[Spatial grounding data]

BEGIN

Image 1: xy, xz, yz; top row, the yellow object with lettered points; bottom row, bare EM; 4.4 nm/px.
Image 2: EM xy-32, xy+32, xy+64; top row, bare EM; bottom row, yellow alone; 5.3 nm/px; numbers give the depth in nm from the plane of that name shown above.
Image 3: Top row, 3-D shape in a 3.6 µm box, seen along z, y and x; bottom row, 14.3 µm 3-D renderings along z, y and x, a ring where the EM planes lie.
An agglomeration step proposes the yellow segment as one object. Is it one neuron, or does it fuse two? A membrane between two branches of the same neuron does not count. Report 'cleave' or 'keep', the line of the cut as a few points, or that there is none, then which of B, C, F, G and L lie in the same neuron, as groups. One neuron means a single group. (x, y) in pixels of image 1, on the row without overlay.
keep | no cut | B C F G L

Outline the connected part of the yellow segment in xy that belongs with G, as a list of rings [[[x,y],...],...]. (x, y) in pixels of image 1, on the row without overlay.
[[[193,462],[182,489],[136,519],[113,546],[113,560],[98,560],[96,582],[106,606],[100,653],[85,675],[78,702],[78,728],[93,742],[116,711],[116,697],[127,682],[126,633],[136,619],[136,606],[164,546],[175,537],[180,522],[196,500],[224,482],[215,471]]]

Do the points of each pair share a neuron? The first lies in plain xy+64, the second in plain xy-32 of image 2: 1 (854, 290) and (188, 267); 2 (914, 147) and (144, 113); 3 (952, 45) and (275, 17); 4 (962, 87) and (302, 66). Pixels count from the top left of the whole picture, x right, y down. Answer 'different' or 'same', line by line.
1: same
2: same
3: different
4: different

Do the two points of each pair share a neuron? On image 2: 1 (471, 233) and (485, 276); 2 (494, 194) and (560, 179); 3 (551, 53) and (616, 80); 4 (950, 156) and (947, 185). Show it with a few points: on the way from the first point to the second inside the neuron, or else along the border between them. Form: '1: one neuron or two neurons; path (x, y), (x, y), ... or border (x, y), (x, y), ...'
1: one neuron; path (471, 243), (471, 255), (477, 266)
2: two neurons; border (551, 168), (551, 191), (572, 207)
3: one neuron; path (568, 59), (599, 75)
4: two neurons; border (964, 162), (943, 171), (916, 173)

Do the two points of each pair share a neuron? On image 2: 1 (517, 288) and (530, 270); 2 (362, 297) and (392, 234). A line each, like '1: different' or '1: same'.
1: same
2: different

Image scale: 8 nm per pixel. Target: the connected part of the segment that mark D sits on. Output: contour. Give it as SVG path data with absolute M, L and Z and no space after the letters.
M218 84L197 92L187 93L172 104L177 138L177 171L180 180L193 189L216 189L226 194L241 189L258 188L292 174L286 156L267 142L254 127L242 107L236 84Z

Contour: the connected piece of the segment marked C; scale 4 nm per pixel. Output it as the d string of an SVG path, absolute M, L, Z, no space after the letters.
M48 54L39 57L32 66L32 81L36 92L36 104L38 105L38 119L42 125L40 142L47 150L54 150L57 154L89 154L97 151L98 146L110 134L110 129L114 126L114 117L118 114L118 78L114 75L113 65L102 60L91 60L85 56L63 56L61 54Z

END
BEGIN

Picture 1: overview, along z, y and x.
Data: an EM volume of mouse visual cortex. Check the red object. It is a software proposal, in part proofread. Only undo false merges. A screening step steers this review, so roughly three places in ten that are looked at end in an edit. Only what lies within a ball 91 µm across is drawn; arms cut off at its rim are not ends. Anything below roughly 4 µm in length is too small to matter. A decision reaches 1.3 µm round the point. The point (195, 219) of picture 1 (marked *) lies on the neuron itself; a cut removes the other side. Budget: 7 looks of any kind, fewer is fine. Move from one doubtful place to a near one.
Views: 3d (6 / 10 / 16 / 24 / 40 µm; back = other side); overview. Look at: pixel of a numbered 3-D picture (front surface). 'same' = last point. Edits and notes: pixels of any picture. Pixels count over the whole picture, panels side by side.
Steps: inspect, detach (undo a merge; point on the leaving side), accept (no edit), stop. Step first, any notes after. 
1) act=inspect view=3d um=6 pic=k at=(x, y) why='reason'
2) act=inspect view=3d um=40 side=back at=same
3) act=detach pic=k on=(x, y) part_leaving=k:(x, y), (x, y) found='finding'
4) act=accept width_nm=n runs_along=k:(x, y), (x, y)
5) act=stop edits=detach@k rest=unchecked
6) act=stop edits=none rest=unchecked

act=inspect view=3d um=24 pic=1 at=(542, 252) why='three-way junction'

END
BEGIN

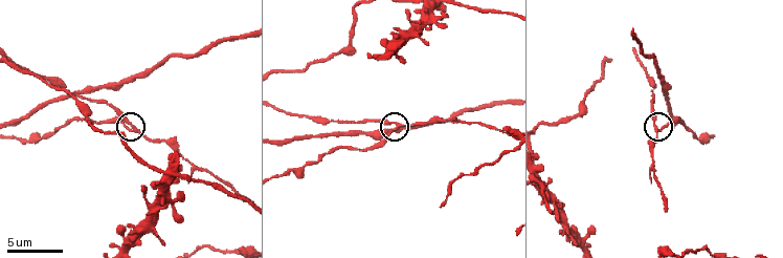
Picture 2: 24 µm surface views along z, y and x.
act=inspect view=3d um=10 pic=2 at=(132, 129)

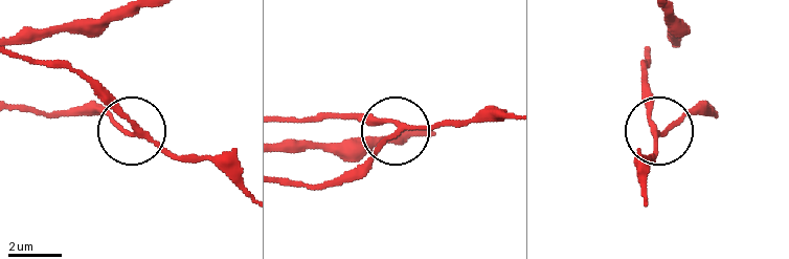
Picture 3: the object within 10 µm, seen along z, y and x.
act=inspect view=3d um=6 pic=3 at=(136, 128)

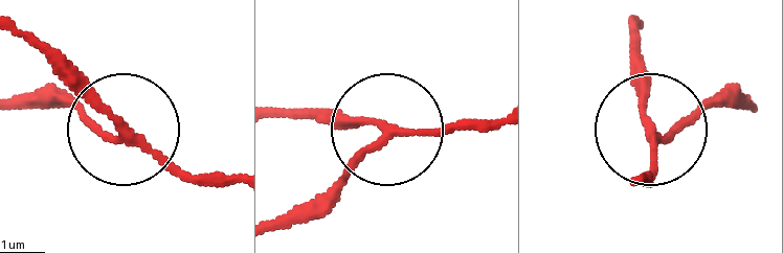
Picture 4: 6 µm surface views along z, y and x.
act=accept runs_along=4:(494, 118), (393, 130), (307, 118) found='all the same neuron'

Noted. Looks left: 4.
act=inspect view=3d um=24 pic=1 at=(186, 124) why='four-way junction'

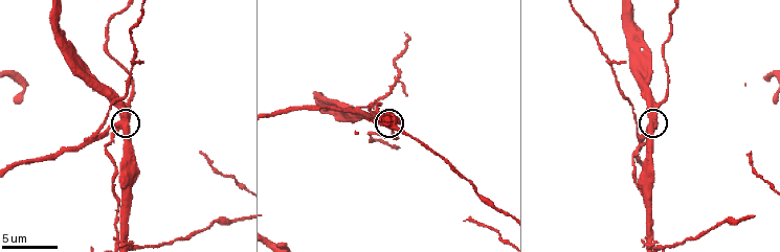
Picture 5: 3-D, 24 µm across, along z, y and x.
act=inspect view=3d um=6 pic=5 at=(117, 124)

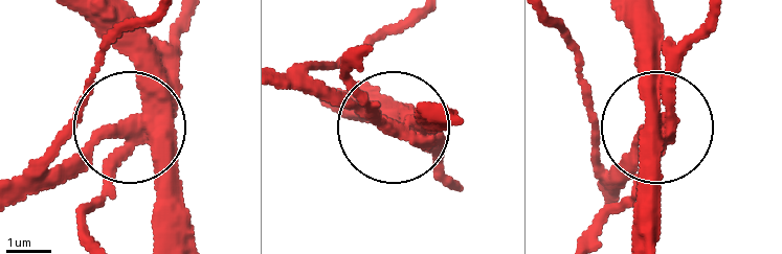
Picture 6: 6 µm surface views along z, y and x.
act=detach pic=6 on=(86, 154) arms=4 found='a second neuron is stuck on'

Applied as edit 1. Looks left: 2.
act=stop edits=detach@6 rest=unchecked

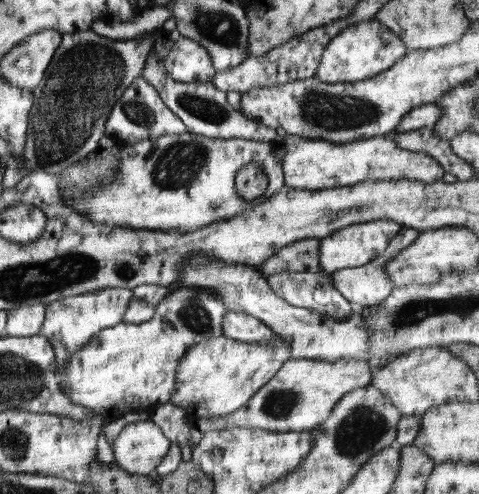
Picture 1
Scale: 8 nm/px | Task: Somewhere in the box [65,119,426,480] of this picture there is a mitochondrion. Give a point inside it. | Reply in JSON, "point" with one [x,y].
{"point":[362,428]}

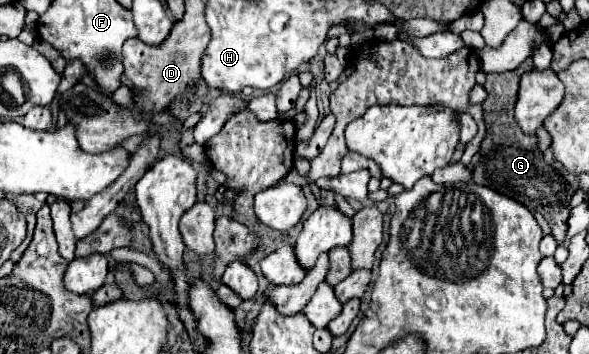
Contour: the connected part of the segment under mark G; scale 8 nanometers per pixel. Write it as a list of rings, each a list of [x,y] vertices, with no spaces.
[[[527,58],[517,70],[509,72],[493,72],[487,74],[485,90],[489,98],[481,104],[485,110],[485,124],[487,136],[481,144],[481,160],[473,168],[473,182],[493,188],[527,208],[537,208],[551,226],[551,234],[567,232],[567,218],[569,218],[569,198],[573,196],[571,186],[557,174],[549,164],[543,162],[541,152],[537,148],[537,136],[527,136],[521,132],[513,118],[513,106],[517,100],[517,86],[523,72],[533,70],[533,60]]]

END

_ABOUT THIS EXERCISE_. Lines containing the word "bare" are to be located in the entries and copied.

_RESULT OF THIS EXERCISE_.
Image 1: xy, xz, yz; top row, the yellow object with lettered points; bottom row, bare EM; 4.4 nm/px.
Image 2: EM xy-32, xy+32, xy+64; top row, bare EM; bottom row, yellow alone; 5.3 nm/px; numbers give the depth in nm from the plane of that name shown above.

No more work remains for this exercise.